▸ **Exercise goal**
Your copy should repeat each record below exactly and contain no images.

[Dataset entries]
=== Section Start ===
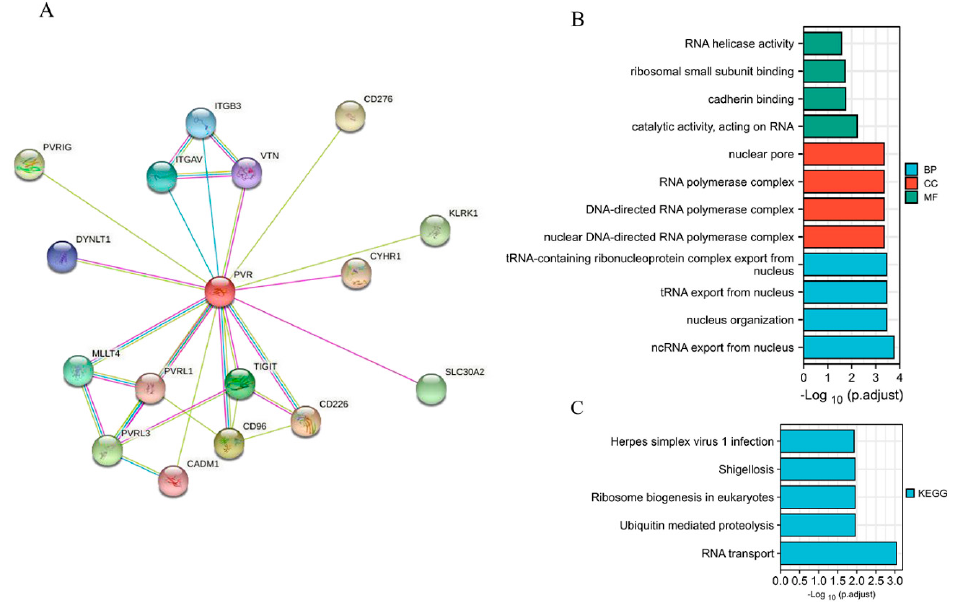
Figure 4. Function and pathway enrichment analysis of PVR in HCC. ( A ) PP1-binding proteins obtained by the STRING tool. ( B ) GO analysis (including BP, MF, and CC) of the top 100 genes. ( C ) KEGG pathway of the top 100 genes correlated with PVR.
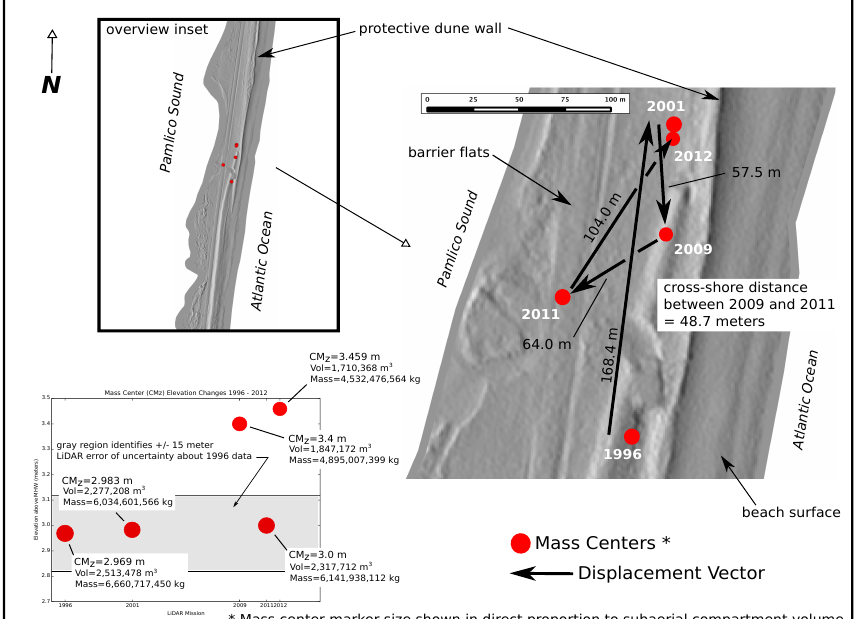
Figure 6. Mass center (CM) displacements for the Hatteras Island study site. The overview insert in the upper left plots the five CMs over the study site in the context of their positions relative to nearby Pamlico Sound and Atlantic Ocean shorelines. The CM changing shift in position for the vertical component ( CM subaerial sediment (sand) volumes and masses. The main plot shows the CMs horizontal components and their displacement through time across the island. CM symbol diameter is proportional to subaerial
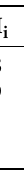
Table 3. WTG participation index (PI i ) of interarea modes for the case with the penetration level 50.17% in the NETS area.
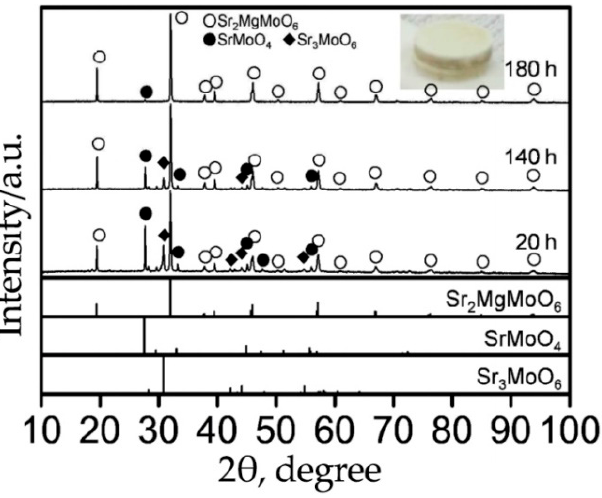
Figure 8. XRD patterns recorded for Sr 2 MgMoO 6– δ calcined in air at different exposure times. Reproduced with permission [98]. Copyright 2017, John Wiley & Sons.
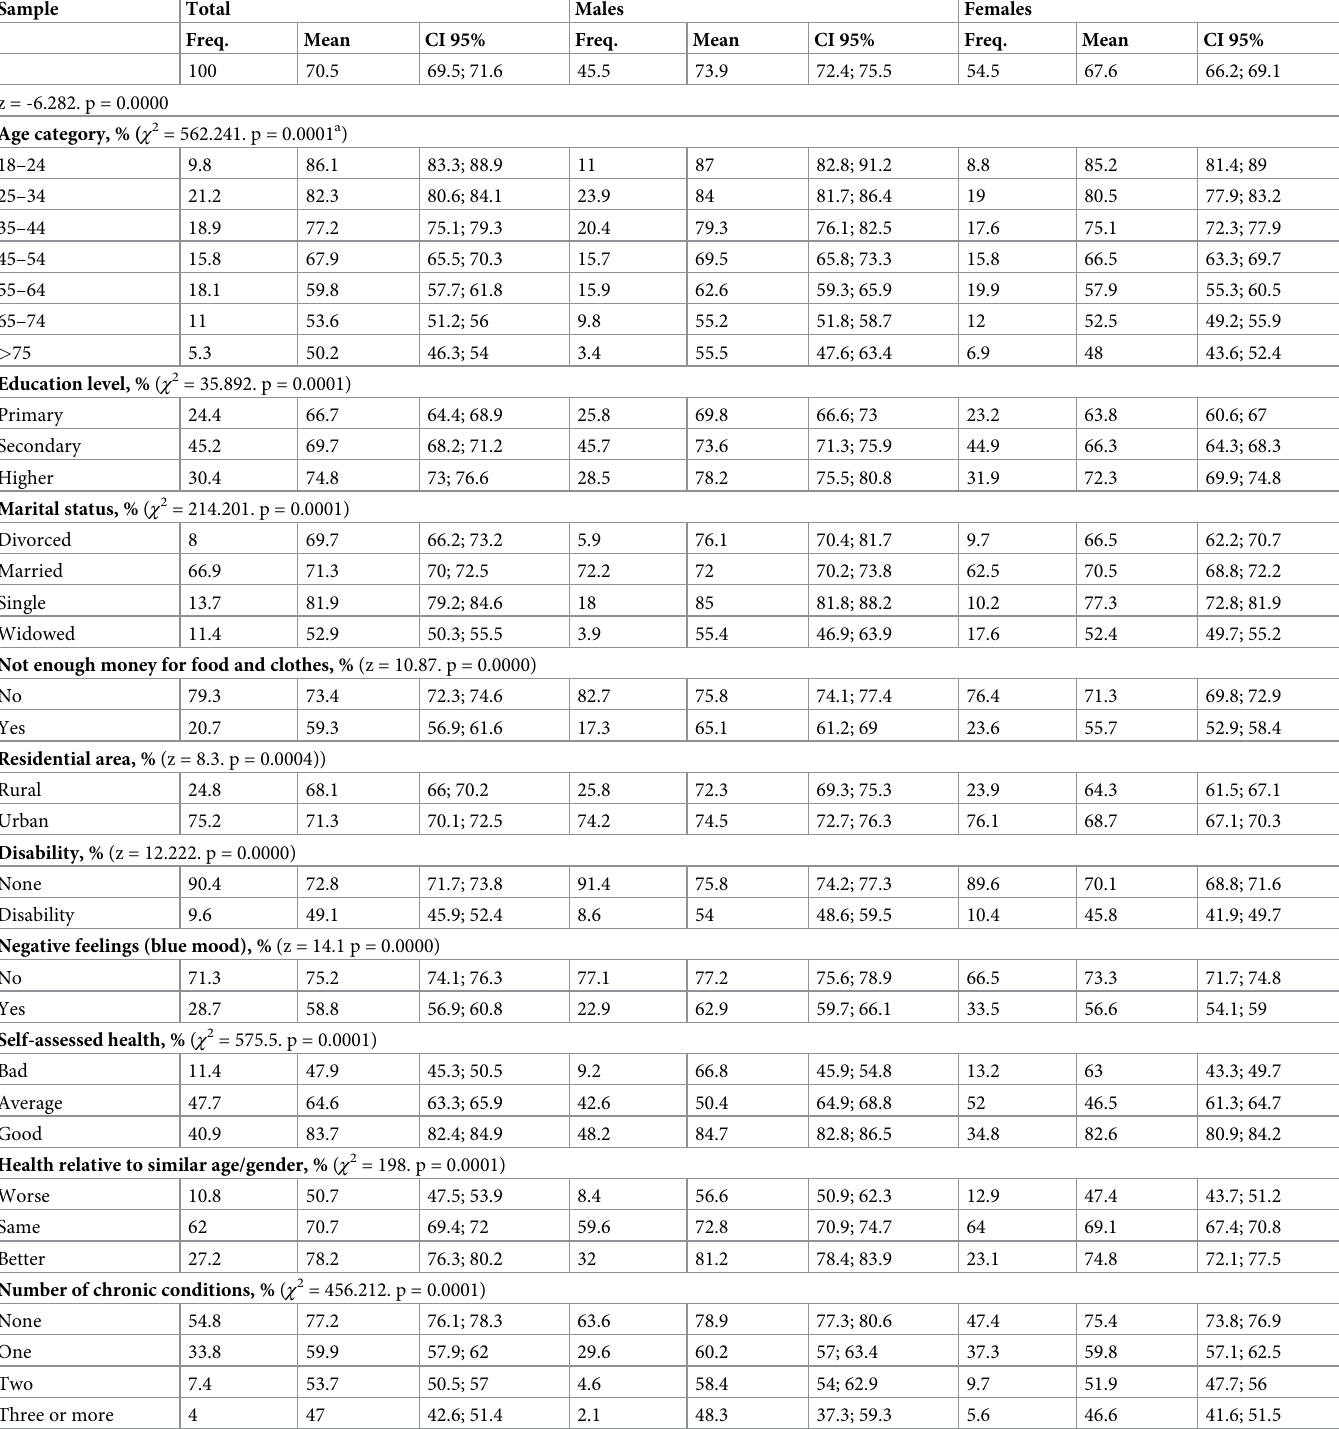
Table 2. Mean EQ-VAS scores by different characteristics.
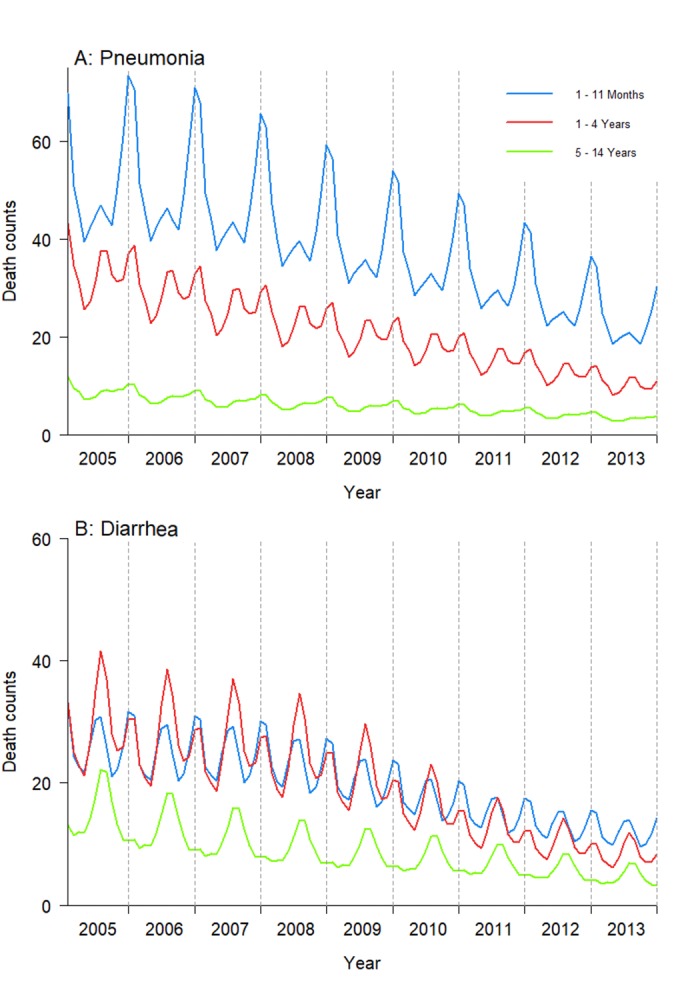
Time series model for (A) pneumonia and (B) diarrhea, by age subset.Diarrhea cases shown here are only those that did not exhibit fever and bloody stool. Data was modeled using a generalized additive model and Poisson regression, using monthly count of deaths from the Million Death Study. Each dashed vertical line designates December of each year.10.7554/eLife.46202.015Figure 4—figure supplement 1—source data 1.Predicted values for pneumonia and diarrhea mortality time series models by child age subset; 2005–2013.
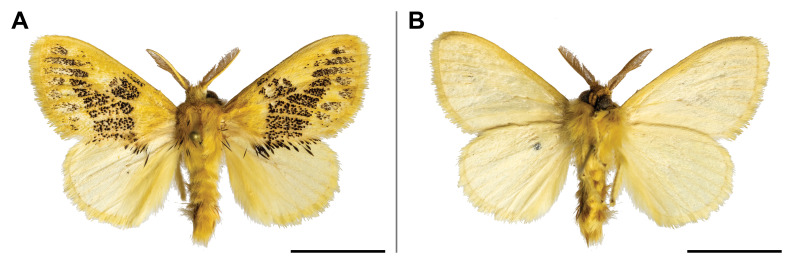
Euproctis
ceramozona Collenette, 1931. A. dorsal view; B. ventral view. The scale bar represents 1 cm.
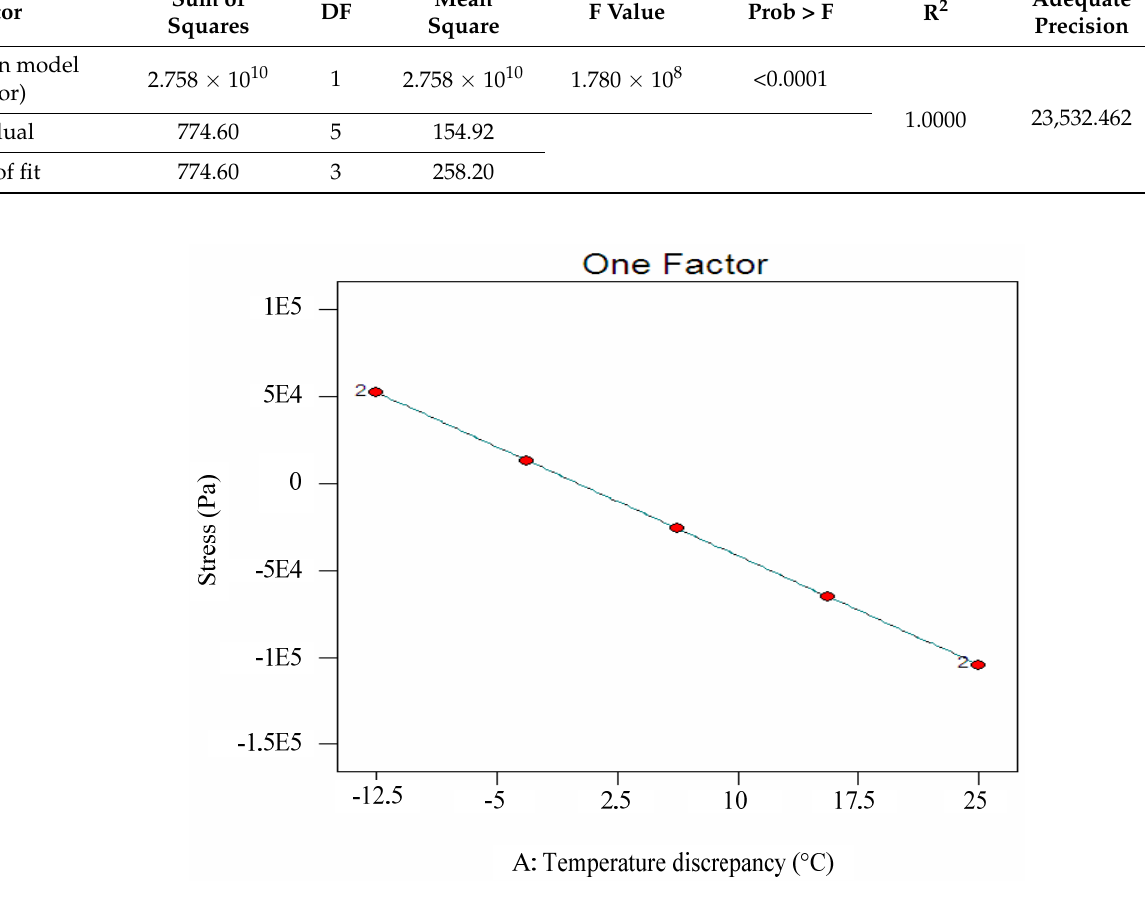
Figure 7. Temperature discrepancy–stress plot.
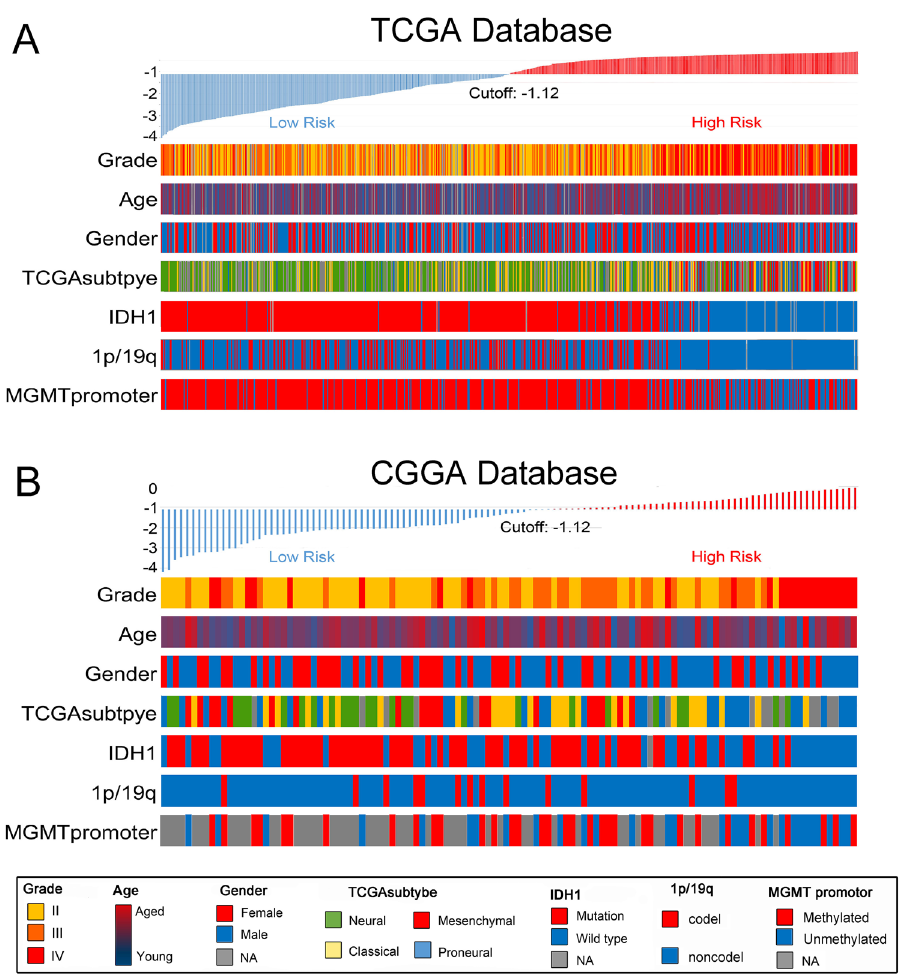
Figure 2. The relationships between risk score and clinical information ( A ) in the TCGA database and ( B ) in the CGGA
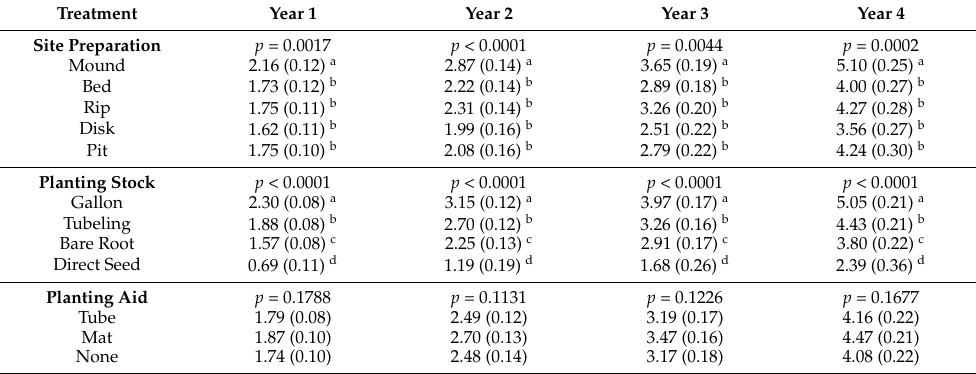
Table 2. Average height (m) (SE) for American sycamore in the Virginia Piedmont by site preparation, planting stock type, and planting aid. Values with different letters indicate statistically significant differences according to Tukey’s post hoc HSD ( p < 0.05). Bolded text indicates treatment category.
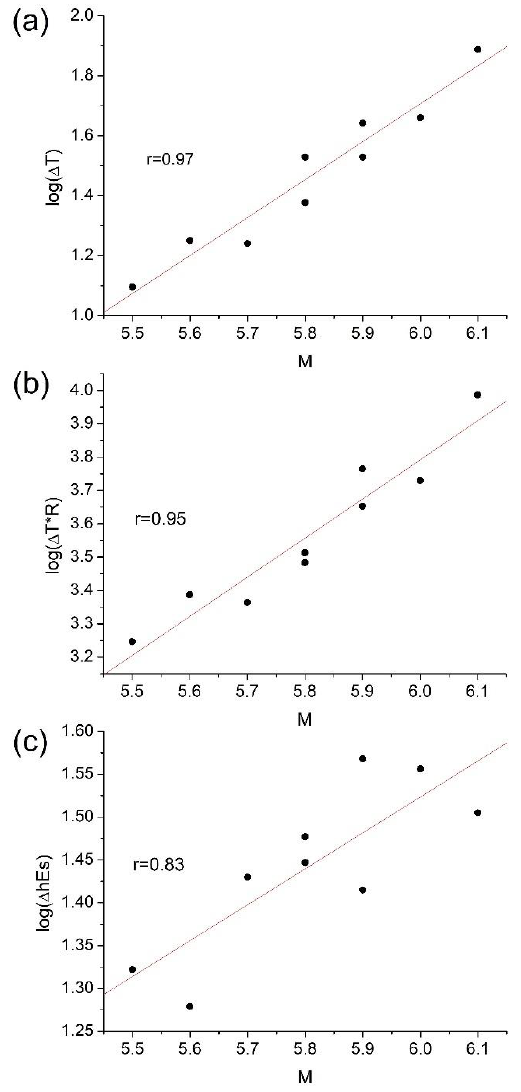
Figure 3. The observed dependencies for ( a ) log ( ∆ T), ( b ) log( ∆ T · R), and ( c ) log( ∆ h ’Es) on the EQ magnitude M, including cases that occurred during disturbed magnetic conditions. Solid lines—linear regressions. Correlation coe ffi cients, r, are also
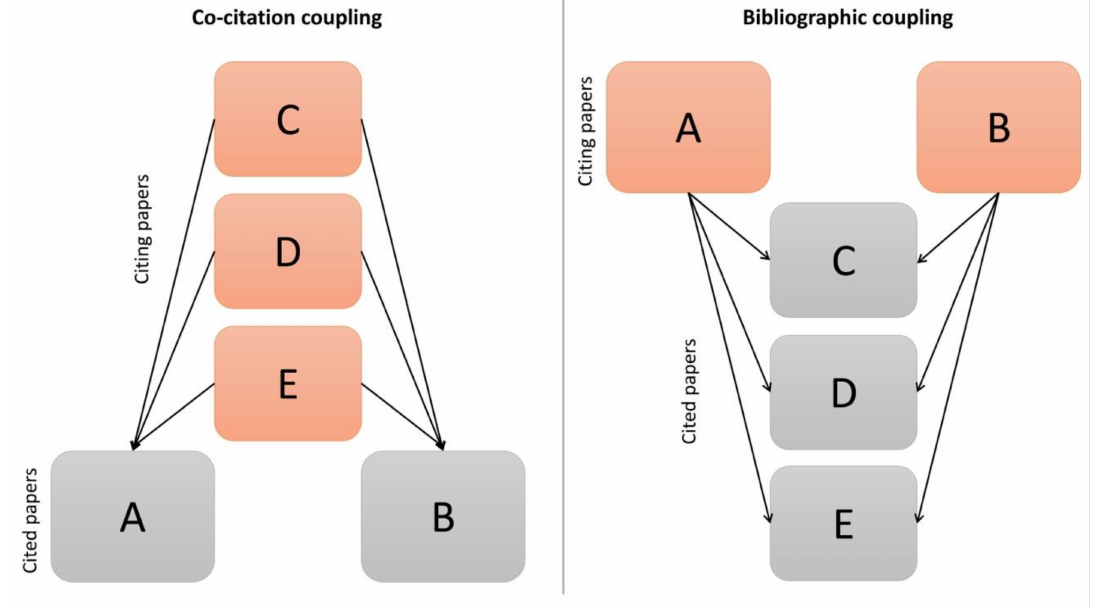
Figure 1. Bibliographic and co-citation coupling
=== Section End ===
▸ **Task response**
Figure 4. Function and pathway enrichment analysis of PVR in HCC. ( A ) PP1-binding proteins obtained by the STRING tool. ( B ) GO analysis (including BP, MF, and CC) of the top 100 genes. ( C ) KEGG pathway of the top 100 genes correlated with PVR.
Figure 6. Mass center (CM) displacements for the Hatteras Island study site. The overview insert in the upper left plots the five CMs over the study site in the context of their positions relative to nearby Pamlico Sound and Atlantic Ocean shorelines. The CM changing shift in position for the vertical component ( CM subaerial sediment (sand) volumes and masses. The main plot shows the CMs horizontal components and their displacement through time across the island. CM symbol diameter is proportional to subaerial
Table 3. WTG participation index (PI i ) of interarea modes for the case with the penetration level 50.17% in the NETS area.
Figure 8. XRD patterns recorded for Sr 2 MgMoO 6– δ calcined in air at different exposure times. Reproduced with permission [98]. Copyright 2017, John Wiley & Sons.
Table 2. Mean EQ-VAS scores by different characteristics.
Time series model for (A) pneumonia and (B) diarrhea, by age subset.Diarrhea cases shown here are only those that did not exhibit fever and bloody stool. Data was modeled using a generalized additive model and Poisson regression, using monthly count of deaths from the Million Death Study. Each dashed vertical line designates December of each year.10.7554/eLife.46202.015Figure 4—figure supplement 1—source data 1.Predicted values for pneumonia and diarrhea mortality time series models by child age subset; 2005–2013.
Euproctis
ceramozona Collenette, 1931. A. dorsal view; B. ventral view. The scale bar represents 1 cm.
Figure 7. Temperature discrepancy–stress plot.
Figure 2. The relationships between risk score and clinical information ( A ) in the TCGA database and ( B ) in the CGGA
Table 2. Average height (m) (SE) for American sycamore in the Virginia Piedmont by site preparation, planting stock type, and planting aid. Values with different letters indicate statistically significant differences according to Tukey’s post hoc HSD ( p < 0.05). Bolded text indicates treatment category.
Figure 3. The observed dependencies for ( a ) log ( ∆ T), ( b ) log( ∆ T · R), and ( c ) log( ∆ h ’Es) on the EQ magnitude M, including cases that occurred during disturbed magnetic conditions. Solid lines—linear regressions. Correlation coe ffi cients, r, are also
Figure 1. Bibliographic and co-citation coupling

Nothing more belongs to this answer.